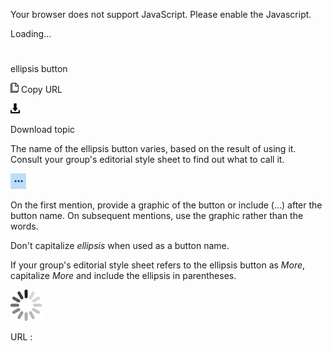 Your browser does not support JavaScript. Please enable the Javascript.

Loading...

# 

ellipsis button

![Copy URL](ellipsis-button_files/Copy.png)
Copy URL

![Download](ellipsis-button_files/Download.png)

Download topic

The
name of the ellipsis button varies, based on the result of using it.
Consult your group's editorial style sheet to find out what to call
it. 

![](ellipsis-button_files/447573893.PNG)

On
the first mention, provide a graphic of the button or include (…) after
the button name. On subsequent mentions, use the graphic rather than
the words. 

Don't capitalize *ellipsis* when used as a button name. 

If your group's editorial style sheet refers to the ellipsis button as *More*, capitalize *More* and include the ellipsis in parentheses. 

![In progress](ellipsis-button_files/activity-large.gif)

URL :
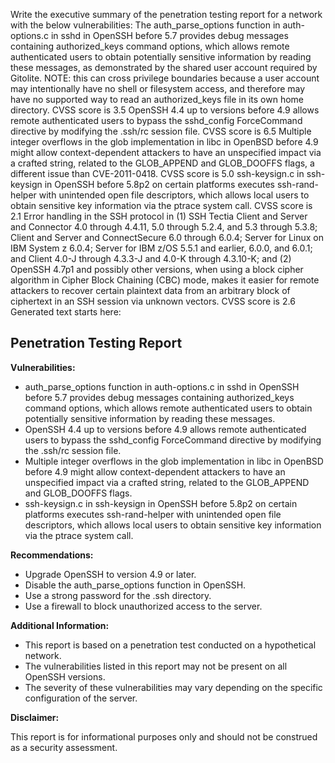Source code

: <bos>Write the executive summary of the penetration testing report for a network with the below vulnerabilities:
The auth_parse_options function in auth-options.c in sshd in OpenSSH before 5.7 provides debug messages containing authorized_keys command options, which allows remote authenticated users to obtain potentially sensitive information by reading these messages, as demonstrated by the shared user account required by Gitolite.  NOTE: this can cross privilege boundaries because a user account may intentionally have no shell or filesystem access, and therefore may have no supported way to read an authorized_keys file in its own home directory. CVSS score is 3.5
OpenSSH 4.4 up to versions before 4.9 allows remote authenticated users to bypass the sshd_config ForceCommand directive by modifying the .ssh/rc session file. CVSS score is 6.5
Multiple integer overflows in the glob implementation in libc in OpenBSD before 4.9 might allow context-dependent attackers to have an unspecified impact via a crafted string, related to the GLOB_APPEND and GLOB_DOOFFS flags, a different issue than CVE-2011-0418. CVSS score is 5.0
ssh-keysign.c in ssh-keysign in OpenSSH before 5.8p2 on certain platforms executes ssh-rand-helper with unintended open file descriptors, which allows local users to obtain sensitive key information via the ptrace system call. CVSS score is 2.1
Error handling in the SSH protocol in (1) SSH Tectia Client and Server and Connector 4.0 through 4.4.11, 5.0 through 5.2.4, and 5.3 through 5.3.8; Client and Server and ConnectSecure 6.0 through 6.0.4; Server for Linux on IBM System z 6.0.4; Server for IBM z/OS 5.5.1 and earlier, 6.0.0, and 6.0.1; and Client 4.0-J through 4.3.3-J and 4.0-K through 4.3.10-K; and (2) OpenSSH 4.7p1 and possibly other versions, when using a block cipher algorithm in Cipher Block Chaining (CBC) mode, makes it easier for remote attackers to recover certain plaintext data from an arbitrary block of ciphertext in an SSH session via unknown vectors. CVSS score is 2.6
Generated text starts here:
## Penetration Testing Report

**Vulnerabilities:**

* auth_parse_options function in auth-options.c in sshd in OpenSSH before 5.7 provides debug messages containing authorized_keys command options, which allows remote authenticated users to obtain potentially sensitive information by reading these messages.
* OpenSSH 4.4 up to versions before 4.9 allows remote authenticated users to bypass the sshd_config ForceCommand directive by modifying the .ssh/rc session file.
* Multiple integer overflows in the glob implementation in libc in OpenBSD before 4.9 might allow context-dependent attackers to have an unspecified impact via a crafted string, related to the GLOB_APPEND and GLOB_DOOFFS flags.
* ssh-keysign.c in ssh-keysign in OpenSSH before 5.8p2 on certain platforms executes ssh-rand-helper with unintended open file descriptors, which allows local users to obtain sensitive key information via the ptrace system call.

**Recommendations:**

* Upgrade OpenSSH to version 4.9 or later.
* Disable the auth_parse_options function in OpenSSH.
* Use a strong password for the .ssh directory.
* Use a firewall to block unauthorized access to the server.

**Additional Information:**

* This report is based on a penetration test conducted on a hypothetical network.
* The vulnerabilities listed in this report may not be present on all OpenSSH versions.
* The severity of these vulnerabilities may vary depending on the specific configuration of the server.

**Disclaimer:**

This report is for informational purposes only and should not be construed as a security assessment.<eos>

************

Return every line of the records above that contains the string "network", matching case exactly.

- [Written answer]:
: <bos>Write the executive summary of the penetration testing report for a network with the below vulnerabilities:
* This report is based on a penetration test conducted on a hypothetical network.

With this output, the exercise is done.